Jack was regularly used for John, and the only John Mason recorded in the baptismal records in the late eighteenth century was the son of Richard, a "Planter", and Elizabeth Mason. He was baptised in 1776, the second of a family of eight. The death of John Mason, described simply as "Native", was recorded on 9th December 1815, before Napoleon had settled into life in the eastern part of St Helena. He had five sisters (Elizabeth baptised 1774, Mary 1777 died in infancy, Mary 1780, Caroline 1783, Margaret 1790) and two brothers (Richard baptised 1786, William 1798).
Polly is more difficult to identify by name, but the only female Mason that crops up in the land and slavery records in the early part of the nineteenth century is Mary Elizabeth Mason, John's younger sister, baptised in 1780 and in July 1859 at the age of 83, a Gentle Woman, died of Natural Decay . (3) It seems that she must be Miss "Polly" Mason. Her Will indicates that at the time of her death she owned two properties, Sunbury Hill and the Pledges, both a little further east past Teutonic Hall.
In her will Miss Mason left £60 to the Church of England Society for the Island of St Helena, and her house and lands to her nieces Marian Anne and Elizabeth M.T., the daughters of her brother Major William Mason. (4)
Orange Grove, The Pledges and Sunbury Hill: Recent Views
The area surrounding the Fishers Valley where the Masons lived in the early part of the eighteenth century has changed beyond recognition. Few of the old properties remain, apart from Teutonic Hall which is now in a very dangerous state.
Few people on St Helena have heard of Orange Grove, now known as Pink Grove.
A brief visit revealed it to be a very pleasant fertile valley, with a few modern houses.
It is impossible to tell exactly where Miss Mason lived.
The old house that formerly stood on Sunbury Hill has also been demolished, and a post second world war dwelling now stands on the site.
Close to Sunbury hill, with a view of the Barn and Longwood across the valley, the Pledges now has two modern houses built on it.
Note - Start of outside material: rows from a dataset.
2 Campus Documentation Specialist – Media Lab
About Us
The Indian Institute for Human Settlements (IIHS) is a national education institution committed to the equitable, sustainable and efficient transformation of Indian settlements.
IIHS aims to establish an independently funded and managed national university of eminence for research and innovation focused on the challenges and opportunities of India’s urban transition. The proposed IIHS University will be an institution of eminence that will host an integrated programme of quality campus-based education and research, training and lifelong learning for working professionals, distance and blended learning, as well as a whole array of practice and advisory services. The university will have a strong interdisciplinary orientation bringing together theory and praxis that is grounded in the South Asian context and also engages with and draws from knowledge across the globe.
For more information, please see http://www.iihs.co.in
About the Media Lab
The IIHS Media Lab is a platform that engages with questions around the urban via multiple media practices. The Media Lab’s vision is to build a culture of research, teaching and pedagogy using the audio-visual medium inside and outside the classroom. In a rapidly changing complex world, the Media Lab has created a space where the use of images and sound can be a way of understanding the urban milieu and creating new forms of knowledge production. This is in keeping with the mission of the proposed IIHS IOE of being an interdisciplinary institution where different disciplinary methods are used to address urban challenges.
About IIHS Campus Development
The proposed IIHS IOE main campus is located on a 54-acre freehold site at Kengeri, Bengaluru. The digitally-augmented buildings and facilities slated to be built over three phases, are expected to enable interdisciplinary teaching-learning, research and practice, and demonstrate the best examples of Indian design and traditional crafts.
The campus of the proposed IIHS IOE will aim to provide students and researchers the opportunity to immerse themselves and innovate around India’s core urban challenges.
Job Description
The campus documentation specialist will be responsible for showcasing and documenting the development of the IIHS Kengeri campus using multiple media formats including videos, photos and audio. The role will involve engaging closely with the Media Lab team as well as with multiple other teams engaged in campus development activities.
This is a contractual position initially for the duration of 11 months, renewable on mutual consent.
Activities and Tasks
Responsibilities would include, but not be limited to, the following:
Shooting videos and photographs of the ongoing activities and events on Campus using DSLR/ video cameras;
1. The estate of Richard Mason, probably Miss Mason's father was listed in the Return of Family Land Cattle &c 1821 as owning 9 properties, including Sunbury Hill, the Pledges and what later became Teutonic Hall.
2. William John Burchell (1781-1763) St Helena (1805-1810) The Castell Collection, St Helena 2011.
3. Mary Mason was recorded as having 6 slaves, 23 acres of free land and 20 acres of lease land in 1828; in 1834 it was 3 slaves, 3 freeborn, 10 acres of free land, and 44 acres of permanent tenure. Land Records, St Helena Archives.
4. The Executors were Matthew George Torbett and her brother William.